The main objective is to understand why some relationships do not develop past the first 3 dates.
Can you relate to this & are you a victim of this pattern? While it is great to be honest, giving “all of you” in the first few dates will quickly be the demise of a follow up date. No one is looking for your auto biography and if you lay out everything too quickly the mystique is gone & you are already predictable.
When purchasing a book, what is the first thing that draws your attention?
The cover and title correct? Would you go into the bookstore, pick up an interesting book and read the last chapter first? Would this be appealing? Where is the intrigue and story build-up? A quick beginning and hasty ending would be an unappetising read. The substance and the meat of the story are in the middle of the book, which is the same for a relationship!

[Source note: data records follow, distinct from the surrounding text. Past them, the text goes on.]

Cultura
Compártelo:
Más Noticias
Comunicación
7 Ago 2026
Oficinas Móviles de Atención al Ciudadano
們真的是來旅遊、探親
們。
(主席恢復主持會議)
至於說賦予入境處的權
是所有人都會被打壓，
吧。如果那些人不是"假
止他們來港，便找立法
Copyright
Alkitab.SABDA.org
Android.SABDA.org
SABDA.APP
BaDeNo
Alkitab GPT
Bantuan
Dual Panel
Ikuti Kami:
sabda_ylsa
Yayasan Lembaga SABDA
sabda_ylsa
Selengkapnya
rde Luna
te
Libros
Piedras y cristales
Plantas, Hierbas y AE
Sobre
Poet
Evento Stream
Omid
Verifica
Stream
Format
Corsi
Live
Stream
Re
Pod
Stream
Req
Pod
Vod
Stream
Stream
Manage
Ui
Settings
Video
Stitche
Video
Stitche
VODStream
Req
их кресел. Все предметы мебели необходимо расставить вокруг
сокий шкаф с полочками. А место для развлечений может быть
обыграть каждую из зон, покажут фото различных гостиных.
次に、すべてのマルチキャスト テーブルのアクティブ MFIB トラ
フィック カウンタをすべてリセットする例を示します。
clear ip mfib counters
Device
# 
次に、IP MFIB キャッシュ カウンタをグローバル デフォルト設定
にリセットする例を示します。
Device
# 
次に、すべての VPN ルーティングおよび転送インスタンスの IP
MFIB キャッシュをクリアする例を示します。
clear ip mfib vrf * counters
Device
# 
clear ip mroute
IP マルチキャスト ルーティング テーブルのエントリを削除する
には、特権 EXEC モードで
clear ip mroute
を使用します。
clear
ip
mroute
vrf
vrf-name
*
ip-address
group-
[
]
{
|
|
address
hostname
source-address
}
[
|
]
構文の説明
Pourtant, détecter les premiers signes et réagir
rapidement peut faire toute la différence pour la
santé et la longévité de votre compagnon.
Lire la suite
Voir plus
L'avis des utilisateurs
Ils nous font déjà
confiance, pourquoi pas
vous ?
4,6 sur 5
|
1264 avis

A person wants to feel special, but not at someone’s expense. If they are living “for you” and giving up their own needs constantly to please you, how can you respect them in the long run? They are actually co-dependent because they need to make you “their everything” to be happy. No one wants someone who is a door mat. The couples that work well together have a natural balance. They make time for themselves & each other equally so there is no resentment.